-- SUPPLIED MATERIAL follows --
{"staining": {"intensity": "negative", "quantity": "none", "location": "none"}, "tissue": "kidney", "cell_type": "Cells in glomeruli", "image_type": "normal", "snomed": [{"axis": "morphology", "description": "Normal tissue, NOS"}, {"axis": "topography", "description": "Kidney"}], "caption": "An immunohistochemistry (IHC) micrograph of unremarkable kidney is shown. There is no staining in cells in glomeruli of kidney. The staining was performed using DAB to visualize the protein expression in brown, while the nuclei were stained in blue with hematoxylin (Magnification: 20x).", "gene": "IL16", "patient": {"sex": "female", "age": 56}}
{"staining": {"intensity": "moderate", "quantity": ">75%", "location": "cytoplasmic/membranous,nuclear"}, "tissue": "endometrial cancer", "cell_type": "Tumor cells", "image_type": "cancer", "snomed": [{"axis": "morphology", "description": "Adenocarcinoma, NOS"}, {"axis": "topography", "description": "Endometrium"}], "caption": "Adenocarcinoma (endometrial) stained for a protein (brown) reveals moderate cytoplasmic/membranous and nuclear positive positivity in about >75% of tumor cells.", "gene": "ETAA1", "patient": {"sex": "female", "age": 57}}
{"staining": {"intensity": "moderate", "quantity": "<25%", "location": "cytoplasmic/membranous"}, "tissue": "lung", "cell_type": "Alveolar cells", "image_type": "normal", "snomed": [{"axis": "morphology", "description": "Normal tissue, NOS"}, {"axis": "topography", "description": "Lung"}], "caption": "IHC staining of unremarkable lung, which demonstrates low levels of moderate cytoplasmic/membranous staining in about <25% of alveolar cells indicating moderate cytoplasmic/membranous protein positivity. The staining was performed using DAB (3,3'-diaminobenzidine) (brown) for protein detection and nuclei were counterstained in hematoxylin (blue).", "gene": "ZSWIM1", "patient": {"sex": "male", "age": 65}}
-- SUPPLIED MATERIAL concluded --
:: PROMPT ::
In the data above, repeat exactly each line from the first through the line that contains "(endometrial) stained for", and give nothing else.

:: RESULT OF THE EXERCISE ::
{"staining": {"intensity": "negative", "quantity": "none", "location": "none"}, "tissue": "kidney", "cell_type": "Cells in glomeruli", "image_type": "normal", "snomed": [{"axis": "morphology", "description": "Normal tissue, NOS"}, {"axis": "topography", "description": "Kidney"}], "caption": "An immunohistochemistry (IHC) micrograph of unremarkable kidney is shown. There is no staining in cells in glomeruli of kidney. The staining was performed using DAB to visualize the protein expression in brown, while the nuclei were stained in blue with hematoxylin (Magnification: 20x).", "gene": "IL16", "patient": {"sex": "female", "age": 56}}
{"staining": {"intensity": "moderate", "quantity": ">75%", "location": "cytoplasmic/membranous,nuclear"}, "tissue": "endometrial cancer", "cell_type": "Tumor cells", "image_type": "cancer", "snomed": [{"axis": "morphology", "description": "Adenocarcinoma, NOS"}, {"axis": "topography", "description": "Endometrium"}], "caption": "Adenocarcinoma (endometrial) stained for a protein (brown) reveals moderate cytoplasmic/membranous and nuclear positive positivity in about >75% of tumor cells.", "gene": "ETAA1", "patient": {"sex": "female", "age": 57}}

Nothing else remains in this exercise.